Your food costs could be comparable to what you spend at home, especially if you regularly purchase groceries and cook your own meals. There are different fees tied to lodging depending on the amenities offered. Some retailers may let you park for free in their parking lot for a night. However, it’s a good idea to call ahead and check before you park. Some campgrounds offer discounts for long-term stays such as one month or three months. “In 2020, we paid $300 a month, including utilities, for a full-service site about an hour outside of Phoenix,” Metcalf says. If you offer to be a camp host, you could get free boarding.

Pros of the RV Lifestyle

If you’re looking for unique experiences, RV travel gives you the freedom to move at your own pace. “RV living can be as active or as sedentary as you wish,” Metcalf says. You can plan your trips based on your hobbies and interests. “In the summer of 2020, we hiked and mountain biked in the mountains of Colorado,” Metcalf says. “In the summer of 2021, we explored the majestic beaches and forests of the Pacific Northwest.”

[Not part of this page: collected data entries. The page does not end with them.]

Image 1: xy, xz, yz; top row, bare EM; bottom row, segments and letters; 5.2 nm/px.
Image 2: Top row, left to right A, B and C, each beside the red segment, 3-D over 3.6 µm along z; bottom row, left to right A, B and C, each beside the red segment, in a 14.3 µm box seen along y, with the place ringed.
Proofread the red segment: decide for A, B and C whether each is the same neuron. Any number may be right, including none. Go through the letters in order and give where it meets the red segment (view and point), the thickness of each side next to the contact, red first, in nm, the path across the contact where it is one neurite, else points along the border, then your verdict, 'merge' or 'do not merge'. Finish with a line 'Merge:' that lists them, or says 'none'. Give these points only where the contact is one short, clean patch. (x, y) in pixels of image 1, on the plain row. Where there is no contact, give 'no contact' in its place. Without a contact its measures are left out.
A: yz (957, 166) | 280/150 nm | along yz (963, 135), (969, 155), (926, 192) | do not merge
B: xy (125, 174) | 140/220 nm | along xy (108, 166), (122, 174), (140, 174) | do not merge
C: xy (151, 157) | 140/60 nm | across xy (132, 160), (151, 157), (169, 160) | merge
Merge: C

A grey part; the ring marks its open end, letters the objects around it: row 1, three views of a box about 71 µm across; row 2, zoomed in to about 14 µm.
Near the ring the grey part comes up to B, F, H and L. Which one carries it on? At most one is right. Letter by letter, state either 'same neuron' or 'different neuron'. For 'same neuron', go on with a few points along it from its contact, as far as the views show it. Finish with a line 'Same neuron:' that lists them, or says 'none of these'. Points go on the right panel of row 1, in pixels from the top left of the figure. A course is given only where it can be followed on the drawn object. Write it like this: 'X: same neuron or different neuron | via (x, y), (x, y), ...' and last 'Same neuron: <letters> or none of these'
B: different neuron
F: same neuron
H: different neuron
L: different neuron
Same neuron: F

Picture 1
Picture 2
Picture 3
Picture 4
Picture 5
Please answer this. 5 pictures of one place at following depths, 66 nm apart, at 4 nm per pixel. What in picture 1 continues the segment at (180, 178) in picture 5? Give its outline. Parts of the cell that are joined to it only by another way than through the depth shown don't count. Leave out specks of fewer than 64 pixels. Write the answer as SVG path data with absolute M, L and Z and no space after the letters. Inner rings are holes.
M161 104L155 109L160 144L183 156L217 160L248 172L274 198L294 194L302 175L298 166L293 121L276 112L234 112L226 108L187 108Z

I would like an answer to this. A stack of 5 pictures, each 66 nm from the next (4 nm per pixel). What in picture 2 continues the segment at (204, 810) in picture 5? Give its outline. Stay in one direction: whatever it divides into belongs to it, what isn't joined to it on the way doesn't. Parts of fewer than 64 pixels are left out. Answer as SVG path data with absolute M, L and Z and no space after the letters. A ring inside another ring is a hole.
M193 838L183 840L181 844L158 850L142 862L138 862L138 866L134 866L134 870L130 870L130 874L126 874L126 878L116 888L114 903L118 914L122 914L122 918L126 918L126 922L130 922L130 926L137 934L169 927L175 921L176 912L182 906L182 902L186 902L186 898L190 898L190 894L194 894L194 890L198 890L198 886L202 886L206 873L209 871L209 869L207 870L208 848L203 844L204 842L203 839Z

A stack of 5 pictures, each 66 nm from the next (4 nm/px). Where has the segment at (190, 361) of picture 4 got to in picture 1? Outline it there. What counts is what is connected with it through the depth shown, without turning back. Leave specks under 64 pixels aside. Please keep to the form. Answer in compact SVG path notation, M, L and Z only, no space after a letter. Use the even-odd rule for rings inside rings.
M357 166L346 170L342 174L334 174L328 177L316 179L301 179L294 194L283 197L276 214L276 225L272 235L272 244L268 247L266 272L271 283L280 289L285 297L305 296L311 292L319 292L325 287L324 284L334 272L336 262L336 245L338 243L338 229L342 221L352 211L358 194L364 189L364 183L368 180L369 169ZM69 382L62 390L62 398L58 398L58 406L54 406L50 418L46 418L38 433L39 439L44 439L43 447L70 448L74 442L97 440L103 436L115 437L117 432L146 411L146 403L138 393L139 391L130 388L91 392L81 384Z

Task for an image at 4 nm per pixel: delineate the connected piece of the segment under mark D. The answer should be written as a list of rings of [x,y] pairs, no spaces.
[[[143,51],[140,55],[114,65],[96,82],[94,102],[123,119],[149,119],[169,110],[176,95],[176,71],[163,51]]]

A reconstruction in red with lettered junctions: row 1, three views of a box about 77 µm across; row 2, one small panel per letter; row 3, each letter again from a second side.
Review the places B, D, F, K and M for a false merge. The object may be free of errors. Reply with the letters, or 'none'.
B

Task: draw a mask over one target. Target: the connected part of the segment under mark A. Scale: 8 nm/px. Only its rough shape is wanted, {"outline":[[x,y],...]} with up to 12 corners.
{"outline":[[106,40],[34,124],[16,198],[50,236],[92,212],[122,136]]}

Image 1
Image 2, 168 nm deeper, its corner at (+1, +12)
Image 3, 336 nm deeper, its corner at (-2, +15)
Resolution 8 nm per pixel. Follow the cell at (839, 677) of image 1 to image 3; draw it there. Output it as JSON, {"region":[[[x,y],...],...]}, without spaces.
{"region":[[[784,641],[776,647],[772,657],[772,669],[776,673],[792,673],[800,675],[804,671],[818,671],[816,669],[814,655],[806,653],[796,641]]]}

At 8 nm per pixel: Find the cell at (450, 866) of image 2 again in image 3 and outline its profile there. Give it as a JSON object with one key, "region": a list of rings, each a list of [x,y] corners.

You might spend time in several locations throughout the year, visiting friends and family or touring national parks. Some retirees choose to park their RV in a southern location during the winter months and head north during the summertime. Other people move periodically from one campground to another, such as every three months or every six months. You could even take your RV to a location and plan to stay there for a year or more. Campgrounds and RV parks often have their own allowances and limits, so ask ahead before getting settled.

[See: The Top Travel Destinations for Retirees.]

Cons of Owning an RV

If you enjoy a sense of belonging in a community, you may find the RV lifestyle to be too nomadic. Unless you stay in a place long-term, such as for six months or a year, you might not be able to join a weekly card club or group exercise class. You could also miss out on festivals or annual events you previously enjoyed in your hometown.

The lodging arrangements don’t provide much weather protection or privacy from neighbors. “RVs aren’t very well insulated,” says Kelly Beasley, co-founder of Camp Addict, who has a home base in Marana, Arizona. The thin walls could mean you’ll feel weather conditions such as storms, cold fronts and heat waves more intensely than you would in your previous home. The noise from the campground will also come through, which could make it tough to sleep if nearby campers play music or have a late-night gathering.

Not having a home base could make it harder to access reliable services, including health care. “Finding a local hairdresser, mechanic or seamstress isn’t as easy as it was in your hometown,” Metcalf says. You may need to ask others for referrals or check online reviews.

The mobility of RV living could become an issue as well. If your health changes, you might prefer to revert to a home or apartment where you can move around more comfortably. Thinking ahead before you begin your RV days could help you prepare for the long-term future.